Noor had her own questions for Odile. “Where did the Gestapo catch Prosper?” she asked. “In Trie-Château, on the train, at the station in Paris or at his apartment?”
Odile took a glass of water from Monique and gulped it down. “At his apartment.”
“Where?”
“Gilbert said it was at the Hôtel Mazagran in St-Denis.”
Gilbert. Archambault was right.
At the Jazz Club last Sunday night, Prosper said only Archambault, Gilbert and herself knew his new address. Archambault had been captured after Prosper. That left Gilbert and herself as informers. And since she had not committed such a crime herself, that left Gilbert.
Tuck away the information. Tell Émile later.
Aloud, she said, “How did the Gestapo know he would be there?”
“I—I don’t know,” said Odile. “They were waiting for him when he returned, that’s all we know.”
“From Gilbert.”
“Yes, from Gilbert.”
“We must send a message to London,” Émile repeated with an edge in his voice.
“You can’t transmit from here,” said Renée. “The Gestapo might already be watching us.”
Noor could receive without detection, but German vans were on the prowl night and day in hope of intercepting radio traffic to England.
Renée left the drawing room. “Come here, Émile!” came her voice.

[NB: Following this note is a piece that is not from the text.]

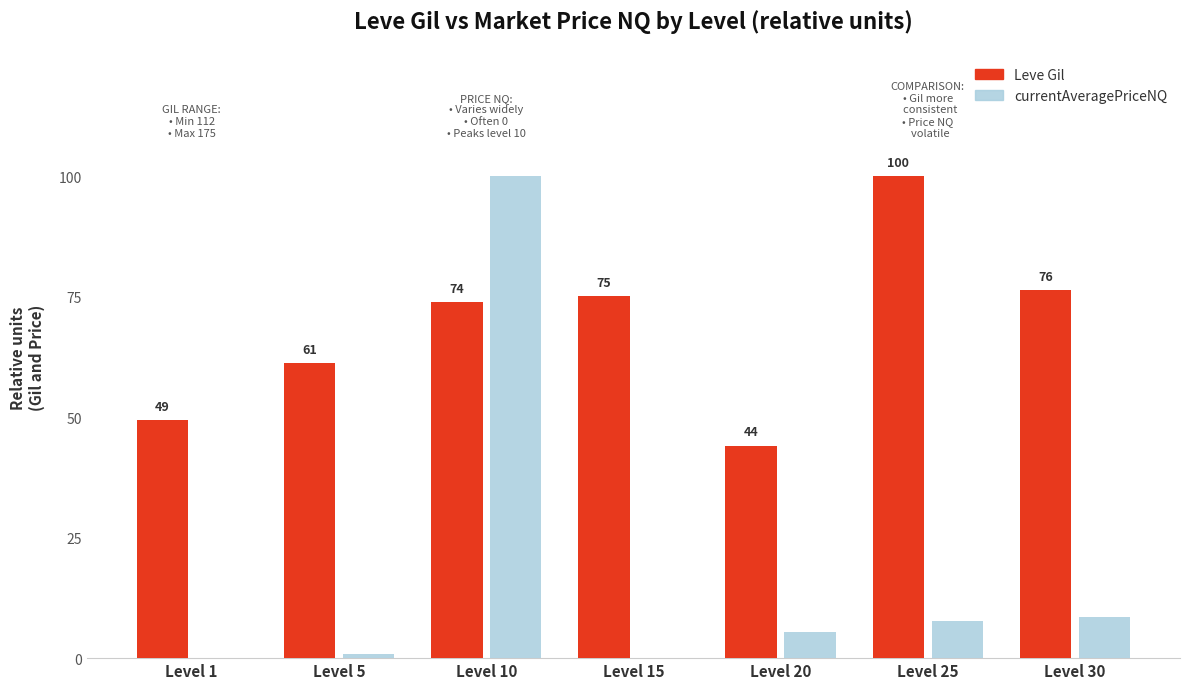

How many groups of bars are there?

7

She was lifting a corner of the lace curtain above the kitchen sink and pointing. Émile joined her at the window. Renée pointed into the darkening courtyard behind the house. Émile put his arm around her shoulders and their voices sank to a murmur.

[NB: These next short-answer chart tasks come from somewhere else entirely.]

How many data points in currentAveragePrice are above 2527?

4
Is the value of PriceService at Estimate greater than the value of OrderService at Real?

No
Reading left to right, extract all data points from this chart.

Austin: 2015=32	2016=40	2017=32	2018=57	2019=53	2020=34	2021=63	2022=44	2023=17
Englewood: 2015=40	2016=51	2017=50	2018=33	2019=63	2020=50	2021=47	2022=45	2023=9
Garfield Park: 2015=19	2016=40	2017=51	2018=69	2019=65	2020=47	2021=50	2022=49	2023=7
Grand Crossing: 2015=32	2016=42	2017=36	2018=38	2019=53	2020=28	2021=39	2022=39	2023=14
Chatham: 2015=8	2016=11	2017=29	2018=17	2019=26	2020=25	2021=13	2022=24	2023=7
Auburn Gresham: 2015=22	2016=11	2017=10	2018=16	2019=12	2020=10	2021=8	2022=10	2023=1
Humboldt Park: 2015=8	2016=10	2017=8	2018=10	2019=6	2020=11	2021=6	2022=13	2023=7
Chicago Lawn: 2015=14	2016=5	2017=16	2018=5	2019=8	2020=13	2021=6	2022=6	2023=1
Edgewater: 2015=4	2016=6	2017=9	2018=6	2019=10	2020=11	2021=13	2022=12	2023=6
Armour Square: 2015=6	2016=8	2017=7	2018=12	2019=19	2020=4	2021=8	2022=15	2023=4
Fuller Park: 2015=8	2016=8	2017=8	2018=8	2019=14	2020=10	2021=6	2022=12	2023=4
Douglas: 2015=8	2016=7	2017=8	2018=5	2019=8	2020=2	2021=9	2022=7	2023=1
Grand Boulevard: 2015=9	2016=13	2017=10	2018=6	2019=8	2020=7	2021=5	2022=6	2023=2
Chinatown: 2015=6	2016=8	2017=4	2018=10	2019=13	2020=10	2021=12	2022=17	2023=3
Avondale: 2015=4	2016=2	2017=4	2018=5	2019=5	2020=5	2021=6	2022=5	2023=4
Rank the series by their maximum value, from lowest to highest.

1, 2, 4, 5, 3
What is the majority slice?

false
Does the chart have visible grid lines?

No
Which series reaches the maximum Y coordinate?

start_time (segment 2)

Monique placed a bowl of soup and a piece of chocolate on the dining table before Odile.
Babette looked back and forth from one adult to another, then curled up on the chaise longue, lips puckered to match her china-faced doll. She stroked its rose-patterned silk dress and wound a lace scarf about its neck.
Renée returned to pace the drawing room, Émile behind her.

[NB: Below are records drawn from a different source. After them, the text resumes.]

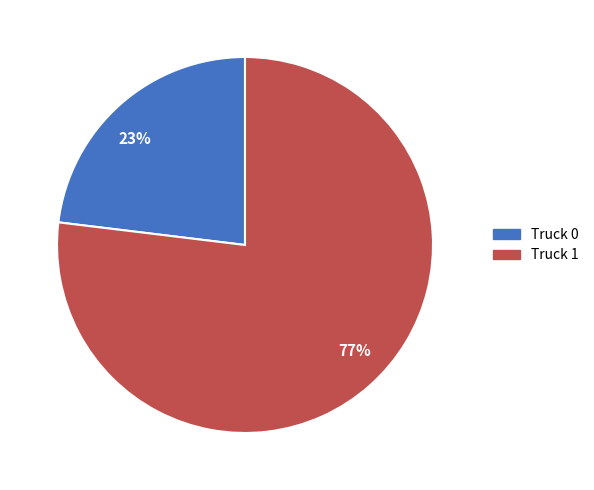

What is the largest slice in the pie chart?

Truck 1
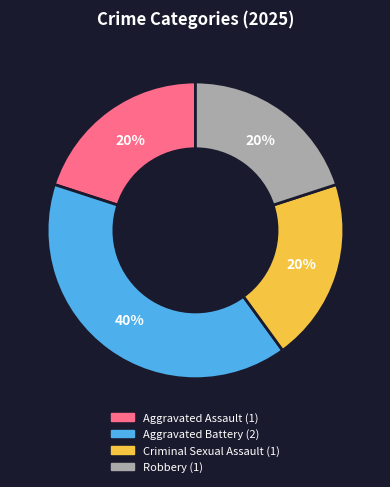

Count the number of slices in the pie.

4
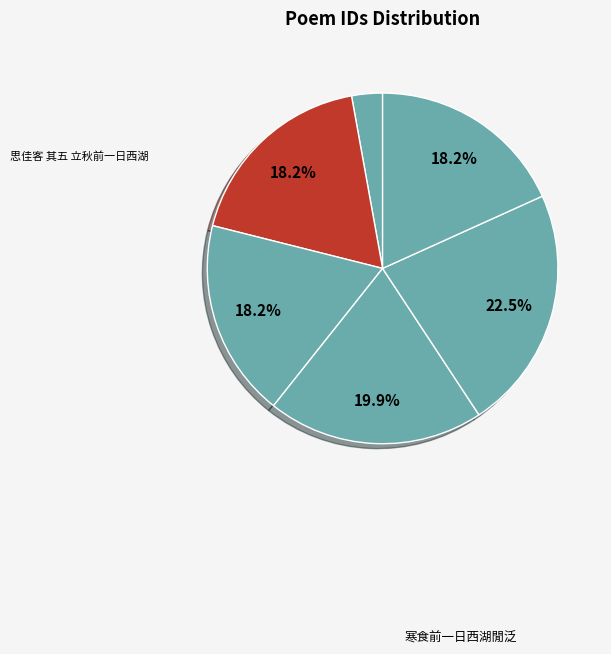

To the nearest percent, what is the difference between the largest and smallest slice percentages?

20%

/> “I don’t think anyone was watching us—you were mistaken, Renée. It’s nothing, just a shadow.”
“If you are not careful, you too will be captured,” Renée said to Émile. “You just go anywhere this fiancée of yours leads you.”
To Noor, Émile’s fiancée seemed to follow more than she led.
“Our wedding was only three days away.” Monique’s voice held tears. She caressed the white silk gown, draped again over the card table.
“Oh, we will have our wedding,” said Émile. “The Gestapo isn’t going to stop us from getting married!”
“You’ve risked so much for her wedding dress, you may as well marry,” said Renée, sitting down at the card table. “But I think she must move.” She pointed at Noor. “Your involvement is dangerous enough. Having this woman from England here with us now—Écoutez! We may as well ask the Germans to come and arrest us.”
Renée might be right, but Noor couldn’t go to Madame Gagné’s and hope to arrive before curfew.
“Pas de problème! I will arrange for you to go to Madame Aigrain,” said Émile. “Her apartment is just a few minutes from here.”
“I will go with Anne-Marie to Madame Aigrain.” Babette was looking up from her doll.
“Shhhht! Tais-toi!”
Monique prepared a packet with a cheese sandwich and a bottle of cider for Noor, and Noor packed her transmitter and a few clothes into her valise. It took no more than a few minutes and Émile was back to take it from her hand. Swiftly, he gave Noor directions to Madame Aigrain’s.
He thumbed each side of his moustache. “The Germans are frightened of cemeteries, especially at night. Our information is that they find excuses not to patrol there. The Claude Lorrain cemetery here in Auteuil is too close. Meet me at the Cimetière de Montmartre at 21:00 hours. The sepulchre of the Famille Ginot on the avenue des Polonais will be left open. Remember, Famille Ginot.” Then he left.
Fifteen minutes later, Noor stood at the door with her transmitter suitcase in hand. She looped her lemon scarf about her neck and put on her oilskin. She took leave of Monique with kisses on both cheeks.